- Born: William French Sawin October 1993 (age 32) Malden, Massachusetts, United States
- Education: Princeton University; Yale University;
- Awards: Sloan Fellowship (2023); SASTRA Ramanujan Prize (2021);
- Scientific career
- Fields: Mathematics
- Workplaces: Princeton University; Columbia University; ETH Zürich;
- Thesis: A Tannakian Category and a Horizontal Equidistribution Conjecture for Exponential Sums (2016)
- Doctoral advisor: Nick Katz

= Will Sawin =

Mathematician

William French Sawin (born in October 1993) is the Fernholz Professor of Mathematics at Princeton University specialising in number theory and algebraic geometry.

==Early life and education==
Will Sawin was born in Malden, Massachusetts in October 1993. He was a child prodigy and began his undergraduate studies at Yale University when he was 10 years old. During this period, he also attended Fairfield Warde High School. He received both his high school diploma and his BSc degree in mathematics and economics from Yale University in 2011.

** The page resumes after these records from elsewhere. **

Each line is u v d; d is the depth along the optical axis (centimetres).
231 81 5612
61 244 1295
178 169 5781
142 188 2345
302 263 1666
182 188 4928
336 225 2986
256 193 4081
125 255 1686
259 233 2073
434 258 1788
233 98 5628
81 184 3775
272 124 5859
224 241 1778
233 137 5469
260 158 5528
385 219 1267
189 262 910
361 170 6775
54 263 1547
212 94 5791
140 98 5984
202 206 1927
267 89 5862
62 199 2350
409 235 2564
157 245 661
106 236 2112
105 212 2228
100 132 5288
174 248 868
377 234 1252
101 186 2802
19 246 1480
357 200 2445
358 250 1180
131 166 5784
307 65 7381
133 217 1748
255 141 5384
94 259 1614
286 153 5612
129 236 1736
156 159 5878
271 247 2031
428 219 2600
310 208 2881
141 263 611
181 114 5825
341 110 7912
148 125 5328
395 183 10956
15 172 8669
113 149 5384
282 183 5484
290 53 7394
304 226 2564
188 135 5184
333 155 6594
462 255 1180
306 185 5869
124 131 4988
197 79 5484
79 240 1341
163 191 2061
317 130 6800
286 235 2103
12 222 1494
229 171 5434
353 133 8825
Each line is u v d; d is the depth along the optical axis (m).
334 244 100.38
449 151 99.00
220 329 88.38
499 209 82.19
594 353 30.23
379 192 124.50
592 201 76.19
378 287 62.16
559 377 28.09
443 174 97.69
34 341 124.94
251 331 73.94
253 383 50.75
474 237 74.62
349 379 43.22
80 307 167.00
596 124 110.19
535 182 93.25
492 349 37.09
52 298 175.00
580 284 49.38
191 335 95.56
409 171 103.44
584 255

He earned his PhD degree from Princeton University in 2016 on "A Tannakian Category and a Horizontal Equidistribution Conjecture for Exponential Sums" under the supervision of Nick Katz.

==Career==
Sawin was a postdoctoral junior fellow at ETH Zürich from 2016 to 2018. He joined the faculty at Columbia University as an assistant professor in 2018 and was promoted to associate professor in 2023. He moved to Princeton University as a professor of mathematics in 2024.

==Research==
Sawin found important applications of étale cohomology to the theory of exponential sums over finite fields. He also uses classical counting techniques in analytic number theory in the study of cohomology of spaces that are of interest in algebraic geometry.

==Awards and honors==
Sawin held a Clay Research Fellowship from the Clay Mathematics Institute from 2018 to 2021. He was awarded the SASTRA Ramanujan Prize in 2021. In 2023, Sawin was awarded a Sloan Fellowship.